With support from those owners, the city could create a business improvement district. Properties within the district would be assessed an additional fee. Depending on how much they were willing to pay, the additional revenue could be used to subsidize parking or even to support winter sidewalk maintenance and other services. Under this scenario, a specific portion of property owners essentially agree to higher taxes — taxes that almost certainly would be passed on to any businesses that rent spaces from those property owners.

In other words, if business owners don't want their customers to face higher parking costs, they could take on the burden of those costs themselves. Of course, if property owners are likely to pass on fee increases to tenants, then those same tenants could very well pass on the higher expenses to the same customers using the parking spots.

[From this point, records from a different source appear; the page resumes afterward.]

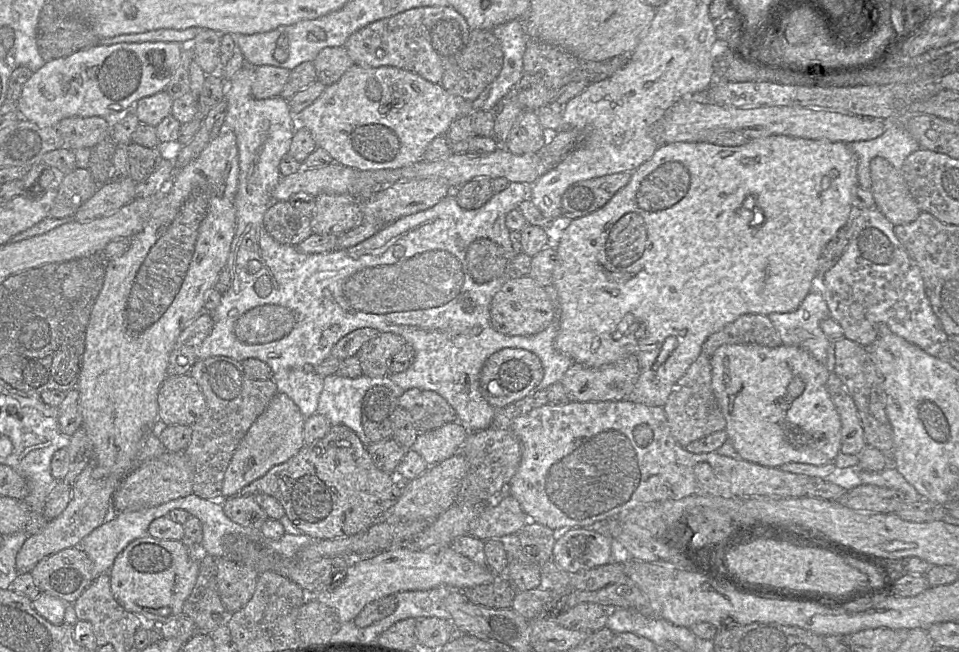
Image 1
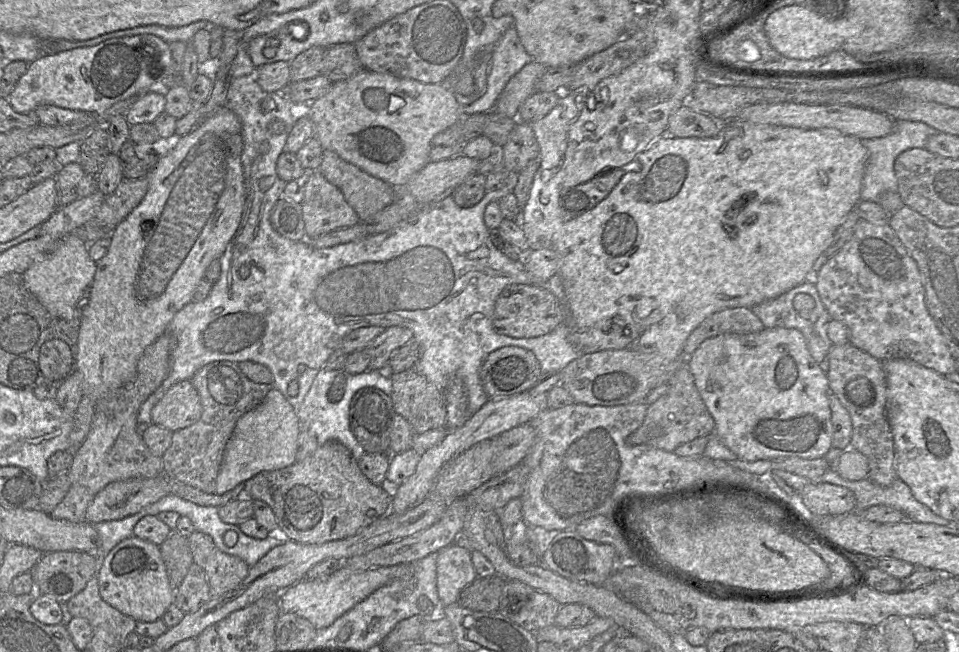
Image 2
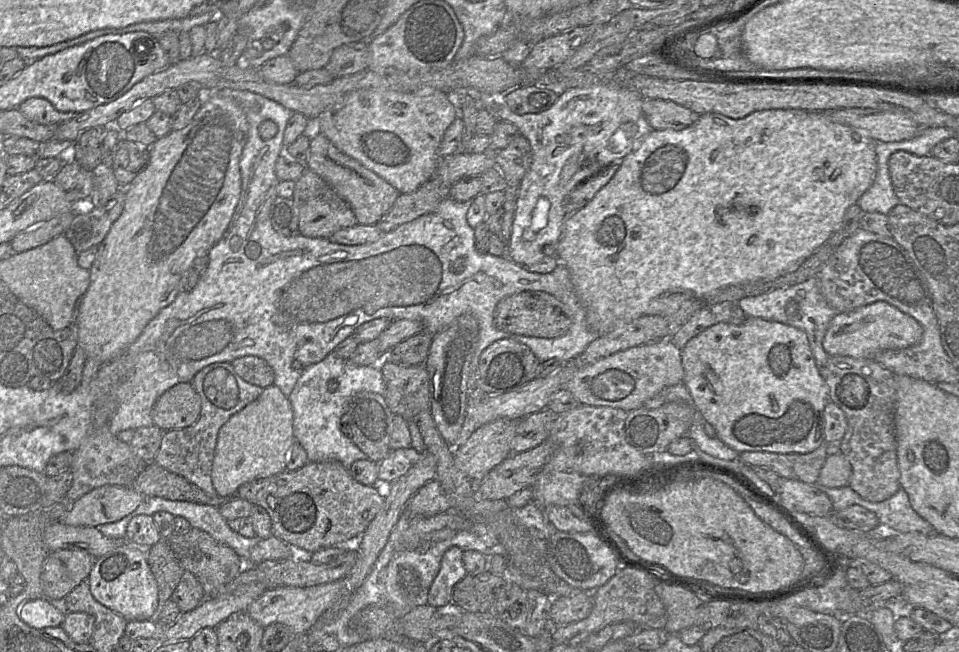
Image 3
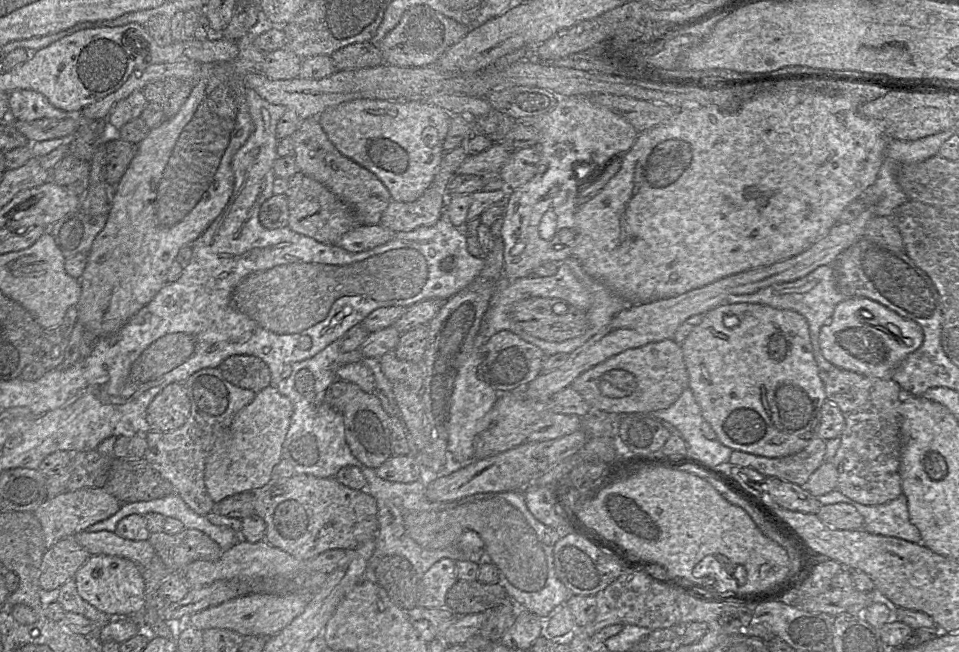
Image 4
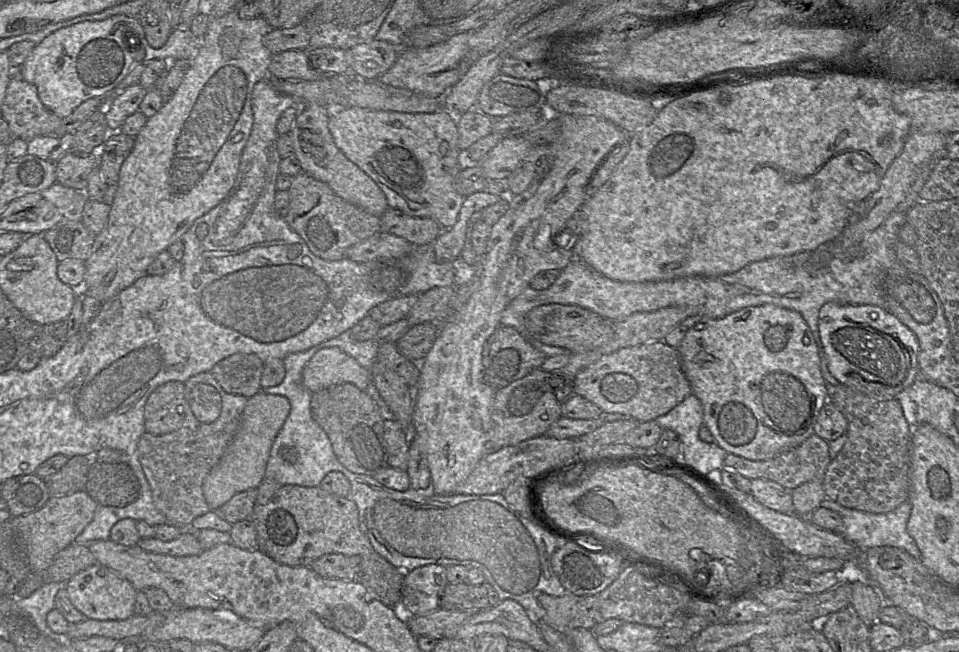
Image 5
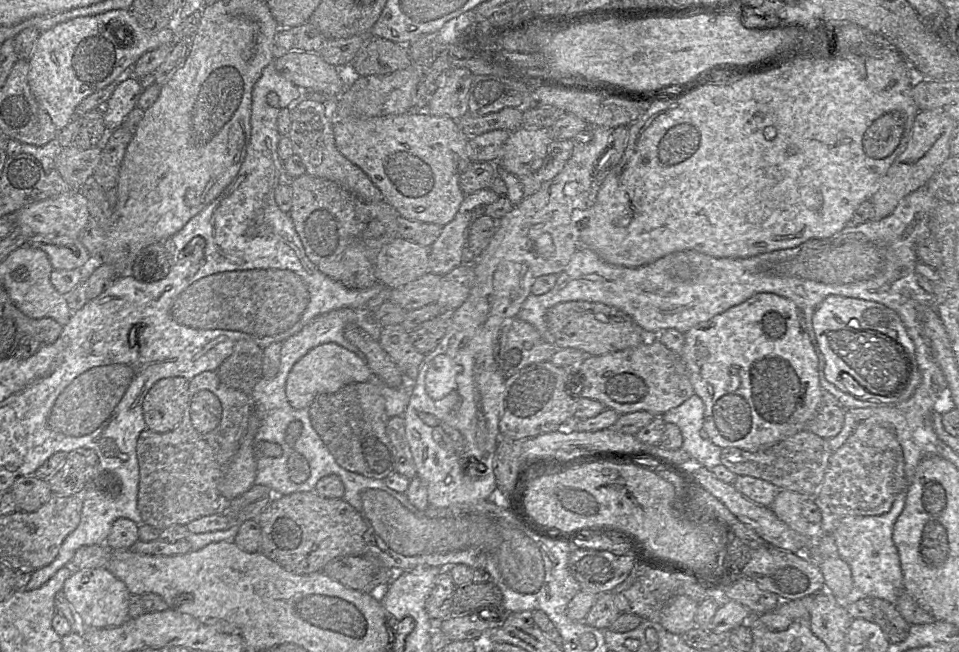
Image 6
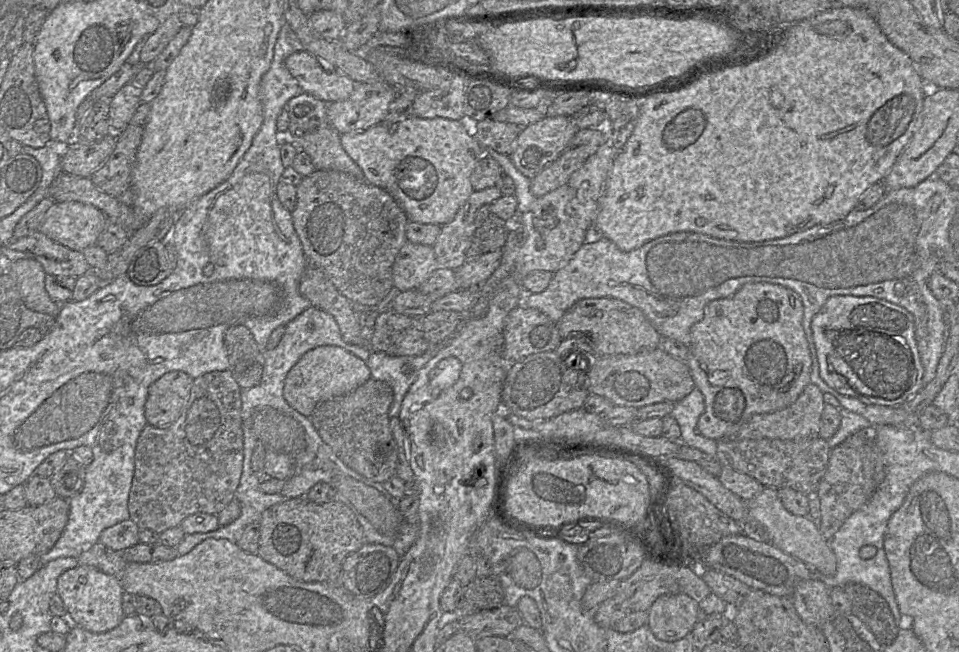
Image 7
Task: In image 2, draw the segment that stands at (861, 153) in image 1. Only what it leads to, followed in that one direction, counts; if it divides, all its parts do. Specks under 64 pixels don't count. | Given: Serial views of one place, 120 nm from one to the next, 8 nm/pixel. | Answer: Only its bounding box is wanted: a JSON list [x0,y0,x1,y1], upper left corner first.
[860,121,938,202]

Councilman Jim Roha offered a takeaway for the crowded but civil audience.

"There is no such thing as free parking," he said. "Somebody is going to pay. The question is, who's paying and how they're paying."

50 cents and much more

For more than two decades, the city's parking fund has been doing much of that paying. While parking-related revenues are supposed to make the fund self-sustaining, City Planner Peter Grella told the town hall audience, the balance has gradually dwindled from nearly $1.5 million in 2000 to about $114,000 today. The losses are due in large part to debt service costs resulting from construction of the Market Square parking garage in 2003, demolition costs incurred when the Mill Run garage was leveled due to safety concerns in 2015, and short-term repairs to the poorly designed Market Square garage. Selling a city-owned lot on Park Avenue to ERIEBANK helped stem the losses for a time, but only temporarily.

Now, the city faces additional steep expenses as it awaits a conditions assessment on the Market Square garage. If the garage proves too costly to repair, demolition and replacement with a surface lot could cost more than $1 million, according to Grella, but repair estimates from several years ago suggest that a rehabilitation project could be $5 million or more.

Increasing the meter rate to 50 cents would help ensure that the parking fund breaks even, but would not address the anticipated costs associated with the Market Square garage. As a result, while city officials were anxious for input on parking improvement ideas, the options available to them are limited, Grella said. At the same time, it's clear that the status quo isn't working.

"The current assemblage of parking rates and parking services that we have right now has not given us what we need to prepare for the next 10 years, especially when there are looming costs that we know will be coming down the horizon," Grella said.

Asking the town hall participants for "new, creative ideas," Grella summed up the situation sardonically: "We're in a predicament."

It's a predicament that may not matter much to downtown visitors like Allegheny College student Pablo Lee.

As Waid pulled out of the Academy Theatre lot Wednesday afternoon, Lee was pulling into a nearby spot just off Chestnut Street — a spot that still had about 90 minutes on the meter from a previous visitor, more than enough for him to pick up a treat at the bakery just across the street and perhaps visit other stores.

Lee might pay 50 cents for meters if he had to, but he would prefer to avoid it, he said.

"It should remain the way that it is because there's not that many people parking down here as it is," he said with a glance at the available spots nearby. "The little parking that we do have should not be upcharged."